Friday, November 11, 2011


Yes. I have just titled this post after what butterflies, salamanders, frogs and lots of things go through in life when they change.  It's a metaphor that's been used over and over again, but there are reasons for that.

I have caught a glimpse of the beginning of my personal metamorphosis.  I spent so much time as a larva studying, working on my skills, collecting experiences and synthesizing meanings for them, and creating visions of what in the long run could make me happy.

The first time I saw the change was two Tuesdays ago.  I subbed for one of my mentor teachers at her other school site.  All day long, I taught one song to 8 classes of kids grades k-3.  All day long, I sang with children.  I was elated.  I smiled about it all week long.  I sang "A Frog Went A-Courtin'" to myself all week long.

10 months after I first spent a day at work with my mentor, I still can't believe her job is a job.

Yesterday I subbed for a woman who is locally famous for her high school music program.  I played trumpet for 2 years in the community symphony that she conducts.  All throughout my music ed undergrad career I would hear about how her fundraising skills were brilliant, her conducting was brilliant and her groups were brilliant.  I got to conduct an incredibly sensitive group of high school orchestra musicians. Even though that was at 7am, I was elated again.  And again, three hours later, when I conducted the madrigal choir.  Never in my life have I conducted a choir.  (Or an orchestra, for that matter--my real experience in leading groups is with wind players.)  But seeing that I could, after cacooning my skills for several months for the sake of earning any income, that was when it became apparent to me.  

I can teach music.  Any music.  To any person who wants to learn.

After subbing I went to the university to rehearse a chamber piece. (Schubert's Shepherd on the Rock--I'm playing clarinet.)  It was our first run-through with voice, clarinet and piano.  I remembered how nervous I used to get about performing.  Then I remembered how lucky I am that I still get to do it.

Then I went to the symphonic band rehearsal where I am working on a piece with them.  Talking to a group about music, showing players how to experience playing it.  That is what I want.  I get comments from friends and from people in the group I've never met--"I love the way you conduct the symphonic band."

Then I went to the marching band rehearsal where I'm the instructor.  Elections for the new student leaders are next week, and all of the candidates to conduct the band got a chance to practice at that rehearsal.  I didn't play because I needed to save chops for the brass band rehearsal after that.  But I took notes on everything I saw, and gave the notes to each candidate.  I felt like a champion just because I could provide real feedback, like an instructor should.

After that was the dress rehearsal for the brass band concert that will happen tonight and tomorrow night.  Cornet, cornet, cornet for nearly 3 hours.  I was so tired at that point, that during the break, watching the civil war music group from the audience, my eyes started leaking tears.  I don't think anyone saw.

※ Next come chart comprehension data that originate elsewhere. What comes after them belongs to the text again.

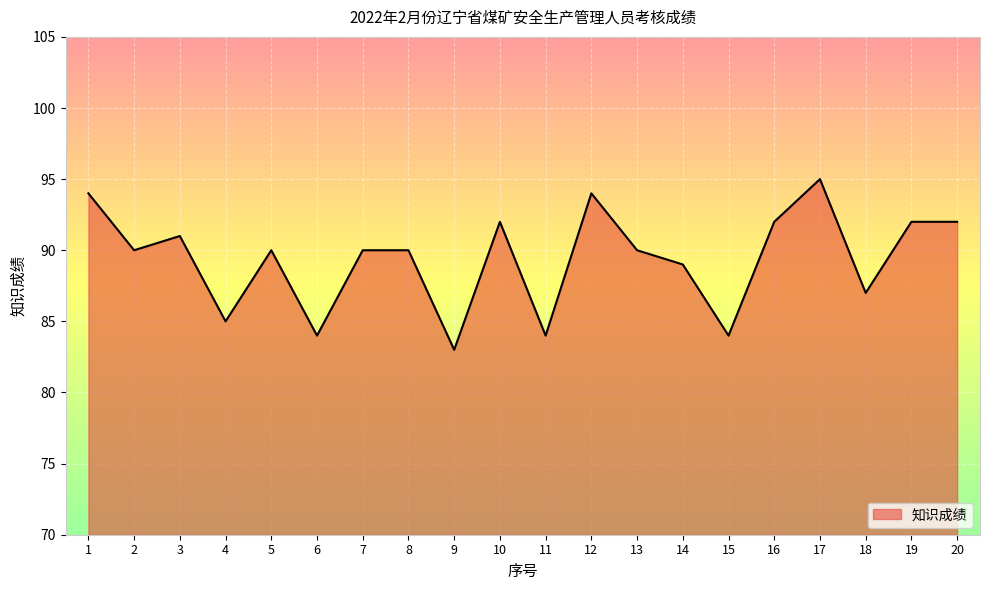

What is the ratio of the value at 1 to the value at 7?

1.0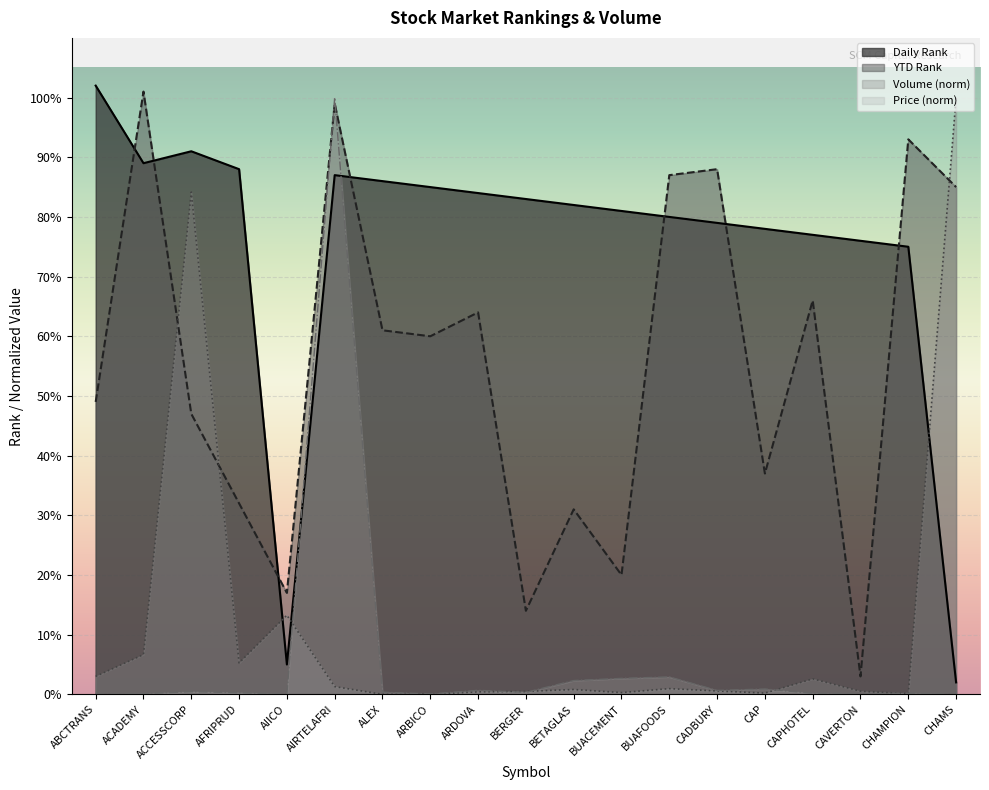

The PREVIOUS series shows 0.0 at CHAMS. True or false?

True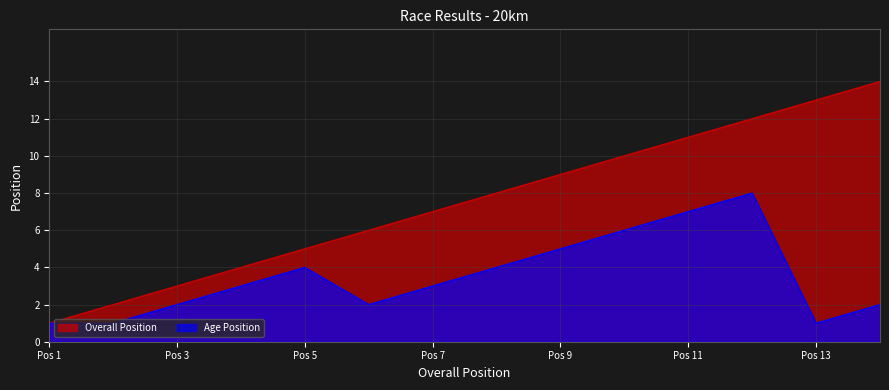

Is it true that Age Position equals 7 at Pos 5?

False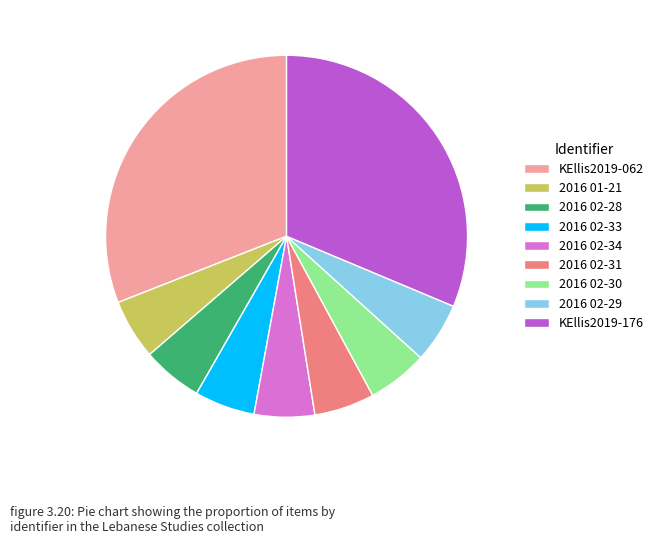

The 2016 01-21 slice represents 5% of the pie. True or false?

True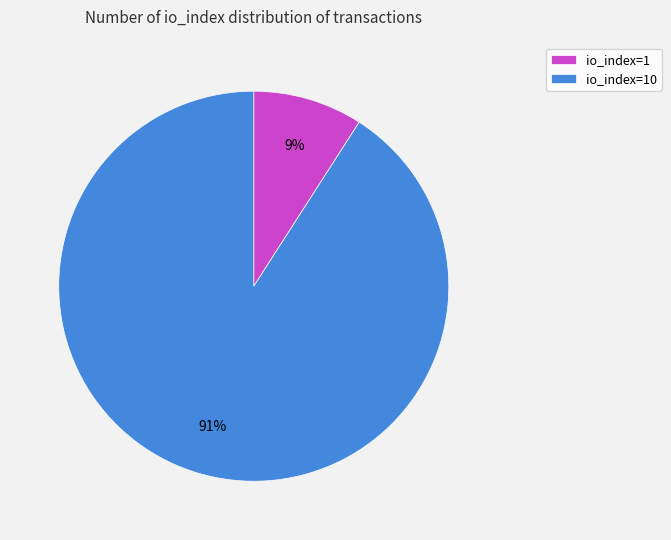

The io_index=10 slice represents 99% of the pie. True or false?

False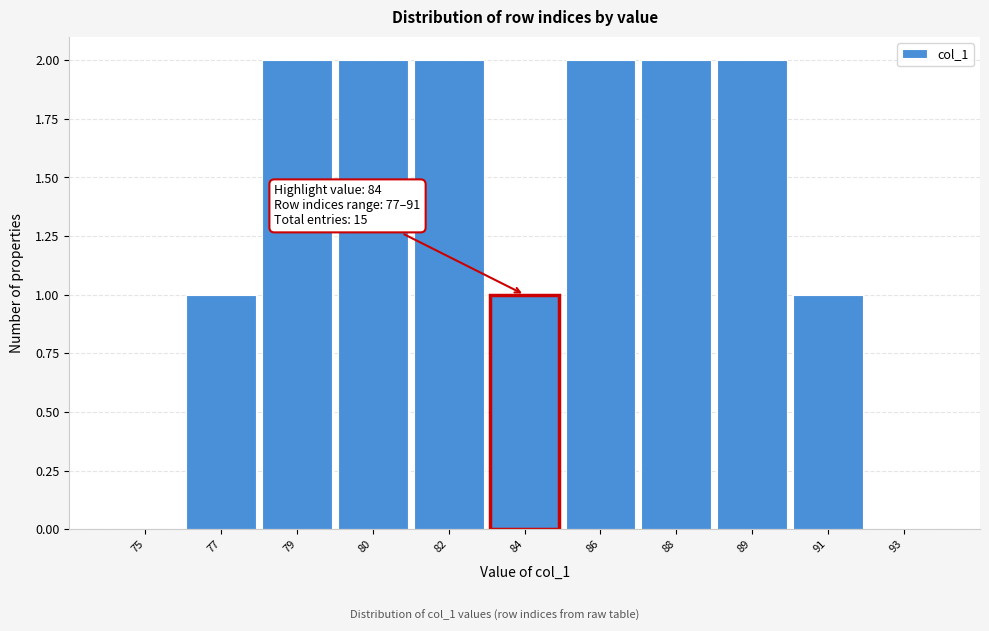

Reading left to right, extract all data points from this chart.

75=0	77=1	79=2	80=2	82=2	84=1	86=2	88=2	89=2	91=1	93=0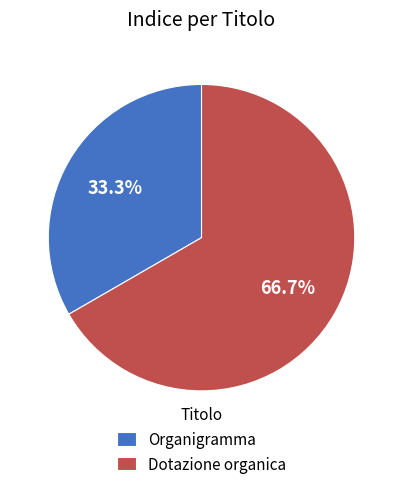

To the nearest percent, what is the difference between the Dotazione organica and Organigramma slice percentages?

33%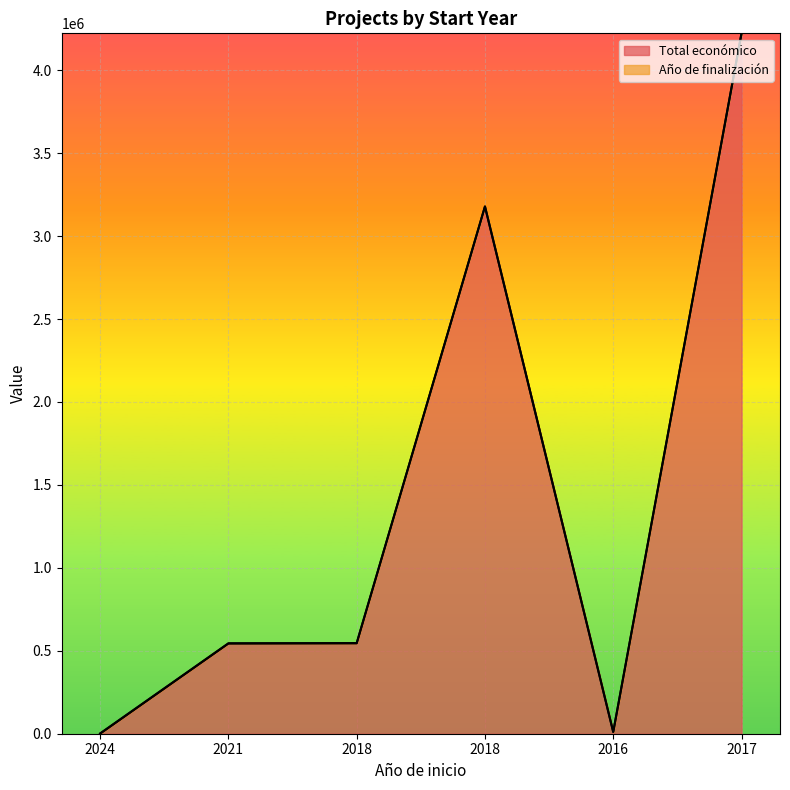

Does the chart display data point markers on the line(s)?

No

Then, for the encore, the conductor handed his baton to me and I got to conduct the second half of "The Stars and Stripes Forever" while he played the solo piccolo line on cornet.  Amazing.

And so we come back to the metamorphosis.  This is me, right now, looking back on yesterday and the last two weeks, and seeing a real person who wants a life where she can make music and help other people make the best music they can, and is taking every step possible toward that.

This is the transformation into becoming the person that I want to be.